Column: God’s love is made manifest to others through our marraige

Deacon Tony Zimmerman is the lead archdiocesan consultant for the office of marriage and family life.

Deacon Tony Zimmerman is the lead archdiocesan consultant for the office of marriage and family life.

by Deacon Tony Zimmerman

Waiting in an airport to catch a flight is usually boring unless one is headed to a family celebration or an exotic vacation destination.

I was having one of those boring waits recently when a celebration of sorts arrived at the gate.

The celebration I experienced was a celebration of the joy of married life. An elderly couple, Joseph and Sara, arrived with a grandson, daughter and son-in-law to await the next flight to Kansas City.

This couple has been married for 66 years. He was 95 and she was 90 years old. However, they were like newlyweds. He called her his Miss America.
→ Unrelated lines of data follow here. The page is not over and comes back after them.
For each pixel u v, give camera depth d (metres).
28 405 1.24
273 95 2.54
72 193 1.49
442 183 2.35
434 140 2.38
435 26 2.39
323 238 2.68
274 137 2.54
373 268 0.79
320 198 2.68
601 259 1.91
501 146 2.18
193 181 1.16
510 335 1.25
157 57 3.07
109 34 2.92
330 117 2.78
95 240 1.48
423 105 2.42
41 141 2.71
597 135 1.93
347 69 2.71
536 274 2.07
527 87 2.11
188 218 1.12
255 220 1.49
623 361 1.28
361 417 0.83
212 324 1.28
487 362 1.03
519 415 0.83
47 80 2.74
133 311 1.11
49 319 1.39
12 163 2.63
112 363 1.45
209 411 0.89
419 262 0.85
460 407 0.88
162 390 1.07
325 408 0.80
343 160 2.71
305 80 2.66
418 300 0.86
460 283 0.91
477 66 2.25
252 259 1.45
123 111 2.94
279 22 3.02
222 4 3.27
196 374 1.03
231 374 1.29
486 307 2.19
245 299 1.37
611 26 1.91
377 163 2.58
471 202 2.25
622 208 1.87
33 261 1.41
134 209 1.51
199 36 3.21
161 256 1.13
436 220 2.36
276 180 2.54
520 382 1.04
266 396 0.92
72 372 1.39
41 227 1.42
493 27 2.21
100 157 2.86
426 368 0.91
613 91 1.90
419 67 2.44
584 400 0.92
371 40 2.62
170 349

They sat close and held hands and looked with such love at one another that they lit up the whole waiting area. To my delight, they sat behind me on the plane where the talking and teasing continued until landing.
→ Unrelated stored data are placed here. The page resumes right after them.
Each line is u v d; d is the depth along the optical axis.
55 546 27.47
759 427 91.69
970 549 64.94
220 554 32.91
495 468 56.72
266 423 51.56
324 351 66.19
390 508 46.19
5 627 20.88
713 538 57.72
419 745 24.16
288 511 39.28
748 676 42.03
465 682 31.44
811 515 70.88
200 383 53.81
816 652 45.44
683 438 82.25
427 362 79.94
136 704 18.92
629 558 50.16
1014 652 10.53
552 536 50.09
My hug for my wife who picked me up at the airport seemed to linger a little longer and was more joyful. I realize looking back that the love that this couple showed to one another brought alive a sense of how much I have been blessed to be married to my wife and what a great vocation we have in marriage.

Has anyone ever told you that your marriage is important to the church and our world? In the introduction to the rite of marriage is written: “Married Christians, in virtue of the sacrament of matrimony, signify and share in the mystery of that unity and fruitful love which exists between Christ and his church.”

In other words, in tender everyday acts of love like this couple showed
to one another in the airport, God’s loving presence for all of us is made manifest, although imperfectly, to the world. Their 66 years of marriage and their actions toward one another speak of faithful, permanent and total love — the way God loves us. Such love is life-giving as evidenced in their children and grandchildren. It is also evidenced by the way it caused me (and I am sure others) to cherish more deeply the love they experience with their spouse or saw in the lives of their parents.

here is one more reason your marriage is important. As we all have read or heard, many couples now choose to live together for a “trial run” before marriage. Why? The studies all come to the same conclusion: they fear failure; they fear divorce; they are not sure “permanent” love is real. A recent study found young people wondering if a truly happy marriage is possible.

For all of us who are married, we need to ask ourselves what others see and experience about marriage when they look at us. If you’re not sure, do something for your marriage today.